[Data extracted from a collection]
-=-=-

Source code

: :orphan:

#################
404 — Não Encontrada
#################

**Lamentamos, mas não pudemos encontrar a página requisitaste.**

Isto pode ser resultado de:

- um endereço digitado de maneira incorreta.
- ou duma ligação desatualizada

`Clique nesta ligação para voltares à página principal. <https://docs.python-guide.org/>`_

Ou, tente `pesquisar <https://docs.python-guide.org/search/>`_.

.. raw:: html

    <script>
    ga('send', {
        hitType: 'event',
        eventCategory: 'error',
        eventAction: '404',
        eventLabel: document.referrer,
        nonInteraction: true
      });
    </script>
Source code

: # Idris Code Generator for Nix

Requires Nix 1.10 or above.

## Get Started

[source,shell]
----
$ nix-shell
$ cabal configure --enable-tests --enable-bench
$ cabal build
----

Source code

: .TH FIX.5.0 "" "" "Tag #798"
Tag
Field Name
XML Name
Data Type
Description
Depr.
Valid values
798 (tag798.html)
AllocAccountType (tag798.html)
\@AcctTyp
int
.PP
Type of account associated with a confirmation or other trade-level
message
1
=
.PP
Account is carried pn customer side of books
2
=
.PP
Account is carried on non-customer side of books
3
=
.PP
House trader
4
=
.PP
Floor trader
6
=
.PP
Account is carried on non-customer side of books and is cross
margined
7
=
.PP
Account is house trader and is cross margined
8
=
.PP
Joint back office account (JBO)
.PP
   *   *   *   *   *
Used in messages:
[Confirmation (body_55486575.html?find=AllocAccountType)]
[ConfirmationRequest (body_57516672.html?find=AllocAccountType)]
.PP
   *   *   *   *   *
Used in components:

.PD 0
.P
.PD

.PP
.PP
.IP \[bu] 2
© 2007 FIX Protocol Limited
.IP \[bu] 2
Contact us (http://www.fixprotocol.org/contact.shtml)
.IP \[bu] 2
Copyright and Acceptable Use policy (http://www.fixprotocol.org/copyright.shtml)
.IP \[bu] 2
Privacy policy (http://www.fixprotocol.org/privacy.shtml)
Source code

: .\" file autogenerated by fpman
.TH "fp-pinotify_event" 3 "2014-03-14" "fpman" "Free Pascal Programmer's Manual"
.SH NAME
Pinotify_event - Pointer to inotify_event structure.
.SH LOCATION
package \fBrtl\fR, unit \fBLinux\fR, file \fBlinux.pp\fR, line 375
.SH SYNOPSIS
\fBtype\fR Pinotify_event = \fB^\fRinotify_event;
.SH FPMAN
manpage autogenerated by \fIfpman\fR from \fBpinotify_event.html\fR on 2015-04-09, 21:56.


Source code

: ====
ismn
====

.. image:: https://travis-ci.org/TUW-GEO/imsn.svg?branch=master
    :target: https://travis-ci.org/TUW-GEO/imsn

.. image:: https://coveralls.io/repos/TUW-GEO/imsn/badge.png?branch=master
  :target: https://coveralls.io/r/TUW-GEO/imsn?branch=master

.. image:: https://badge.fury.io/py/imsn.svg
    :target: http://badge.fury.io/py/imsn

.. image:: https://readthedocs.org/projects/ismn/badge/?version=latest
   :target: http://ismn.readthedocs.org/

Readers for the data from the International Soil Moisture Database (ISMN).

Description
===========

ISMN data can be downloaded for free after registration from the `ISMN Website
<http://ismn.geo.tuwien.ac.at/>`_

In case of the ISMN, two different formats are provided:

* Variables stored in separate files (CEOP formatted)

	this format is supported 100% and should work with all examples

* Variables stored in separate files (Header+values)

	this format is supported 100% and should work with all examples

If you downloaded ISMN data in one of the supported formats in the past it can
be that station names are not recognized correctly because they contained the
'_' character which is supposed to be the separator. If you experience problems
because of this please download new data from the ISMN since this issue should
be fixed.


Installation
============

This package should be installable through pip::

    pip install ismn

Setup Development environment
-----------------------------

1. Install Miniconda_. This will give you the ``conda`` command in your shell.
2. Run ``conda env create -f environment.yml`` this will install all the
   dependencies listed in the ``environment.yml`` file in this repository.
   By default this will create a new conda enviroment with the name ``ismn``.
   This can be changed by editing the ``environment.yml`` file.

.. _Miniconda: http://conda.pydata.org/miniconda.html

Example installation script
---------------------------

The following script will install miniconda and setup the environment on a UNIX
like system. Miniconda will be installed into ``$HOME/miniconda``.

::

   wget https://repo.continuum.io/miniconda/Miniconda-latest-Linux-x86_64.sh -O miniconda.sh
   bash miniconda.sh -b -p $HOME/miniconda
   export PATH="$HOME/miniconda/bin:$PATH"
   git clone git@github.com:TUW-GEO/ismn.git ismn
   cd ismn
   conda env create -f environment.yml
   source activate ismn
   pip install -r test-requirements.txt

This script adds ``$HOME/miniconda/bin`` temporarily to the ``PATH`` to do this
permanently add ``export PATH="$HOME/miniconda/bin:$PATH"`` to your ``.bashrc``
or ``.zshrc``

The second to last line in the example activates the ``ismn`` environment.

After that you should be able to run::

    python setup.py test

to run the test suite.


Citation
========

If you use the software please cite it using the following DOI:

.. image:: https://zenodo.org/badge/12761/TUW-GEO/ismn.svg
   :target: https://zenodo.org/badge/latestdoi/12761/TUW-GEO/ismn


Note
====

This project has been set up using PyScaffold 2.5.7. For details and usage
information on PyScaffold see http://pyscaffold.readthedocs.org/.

-=-=-

- [Task description] An exact written copy of every entry is the required answer.

- [Result of this task]
Source code

: :orphan:

#################
404 — Não Encontrada
#################

**Lamentamos, mas não pudemos encontrar a página requisitaste.**

Isto pode ser resultado de:

- um endereço digitado de maneira incorreta.
- ou duma ligação desatualizada

`Clique nesta ligação para voltares à página principal. <https://docs.python-guide.org/>`_

Ou, tente `pesquisar <https://docs.python-guide.org/search/>`_.

.. raw:: html

    <script>
    ga('send', {
        hitType: 'event',
        eventCategory: 'error',
        eventAction: '404',
        eventLabel: document.referrer,
        nonInteraction: true
      });
    </script>
Source code

: # Idris Code Generator for Nix

Requires Nix 1.10 or above.

## Get Started

[source,shell]
----
$ nix-shell
$ cabal configure --enable-tests --enable-bench
$ cabal build
----

Source code

: .TH FIX.5.0 "" "" "Tag #798"
Tag
Field Name
XML Name
Data Type
Description
Depr.
Valid values
798 (tag798.html)
AllocAccountType (tag798.html)
\@AcctTyp
int
.PP
Type of account associated with a confirmation or other trade-level
message
1
=
.PP
Account is carried pn customer side of books
2
=
.PP
Account is carried on non-customer side of books
3
=
.PP
House trader
4
=
.PP
Floor trader
6
=
.PP
Account is carried on non-customer side of books and is cross
margined
7
=
.PP
Account is house trader and is cross margined
8
=
.PP
Joint back office account (JBO)
.PP
   *   *   *   *   *
Used in messages:
[Confirmation (body_55486575.html?find=AllocAccountType)]
[ConfirmationRequest (body_57516672.html?find=AllocAccountType)]
.PP
   *   *   *   *   *
Used in components:

.PD 0
.P
.PD

.PP
.PP
.IP \[bu] 2
© 2007 FIX Protocol Limited
.IP \[bu] 2
Contact us (http://www.fixprotocol.org/contact.shtml)
.IP \[bu] 2
Copyright and Acceptable Use policy (http://www.fixprotocol.org/copyright.shtml)
.IP \[bu] 2
Privacy policy (http://www.fixprotocol.org/privacy.shtml)
Source code

: .\" file autogenerated by fpman
.TH "fp-pinotify_event" 3 "2014-03-14" "fpman" "Free Pascal Programmer's Manual"
.SH NAME
Pinotify_event - Pointer to inotify_event structure.
.SH LOCATION
package \fBrtl\fR, unit \fBLinux\fR, file \fBlinux.pp\fR, line 375
.SH SYNOPSIS
\fBtype\fR Pinotify_event = \fB^\fRinotify_event;
.SH FPMAN
manpage autogenerated by \fIfpman\fR from \fBpinotify_event.html\fR on 2015-04-09, 21:56.


Source code

: ====
ismn
====

.. image:: https://travis-ci.org/TUW-GEO/imsn.svg?branch=master
    :target: https://travis-ci.org/TUW-GEO/imsn

.. image:: https://coveralls.io/repos/TUW-GEO/imsn/badge.png?branch=master
  :target: https://coveralls.io/r/TUW-GEO/imsn?branch=master

.. image:: https://badge.fury.io/py/imsn.svg
    :target: http://badge.fury.io/py/imsn

.. image:: https://readthedocs.org/projects/ismn/badge/?version=latest
   :target: http://ismn.readthedocs.org/

Readers for the data from the International Soil Moisture Database (ISMN).

Description
===========

ISMN data can be downloaded for free after registration from the `ISMN Website
<http://ismn.geo.tuwien.ac.at/>`_

In case of the ISMN, two different formats are provided:

* Variables stored in separate files (CEOP formatted)

	this format is supported 100% and should work with all examples

* Variables stored in separate files (Header+values)

	this format is supported 100% and should work with all examples

If you downloaded ISMN data in one of the supported formats in the past it can
be that station names are not recognized correctly because they contained the
'_' character which is supposed to be the separator. If you experience problems
because of this please download new data from the ISMN since this issue should
be fixed.


Installation
============

This package should be installable through pip::

    pip install ismn

Setup Development environment
-----------------------------

1. Install Miniconda_. This will give you the ``conda`` command in your shell.
2. Run ``conda env create -f environment.yml`` this will install all the
   dependencies listed in the ``environment.yml`` file in this repository.
   By default this will create a new conda enviroment with the name ``ismn``.
   This can be changed by editing the ``environment.yml`` file.

.. _Miniconda: http://conda.pydata.org/miniconda.html

Example installation script
---------------------------

The following script will install miniconda and setup the environment on a UNIX
like system. Miniconda will be installed into ``$HOME/miniconda``.

::

   wget https://repo.continuum.io/miniconda/Miniconda-latest-Linux-x86_64.sh -O miniconda.sh
   bash miniconda.sh -b -p $HOME/miniconda
   export PATH="$HOME/miniconda/bin:$PATH"
   git clone git@github.com:TUW-GEO/ismn.git ismn
   cd ismn
   conda env create -f environment.yml
   source activate ismn
   pip install -r test-requirements.txt

This script adds ``$HOME/miniconda/bin`` temporarily to the ``PATH`` to do this
permanently add ``export PATH="$HOME/miniconda/bin:$PATH"`` to your ``.bashrc``
or ``.zshrc``

The second to last line in the example activates the ``ismn`` environment.

After that you should be able to run::

    python setup.py test

to run the test suite.


Citation
========

If you use the software please cite it using the following DOI:

.. image:: https://zenodo.org/badge/12761/TUW-GEO/ismn.svg
   :target: https://zenodo.org/badge/latestdoi/12761/TUW-GEO/ismn


Note
====

This project has been set up using PyScaffold 2.5.7. For details and usage
information on PyScaffold see http://pyscaffold.readthedocs.org/.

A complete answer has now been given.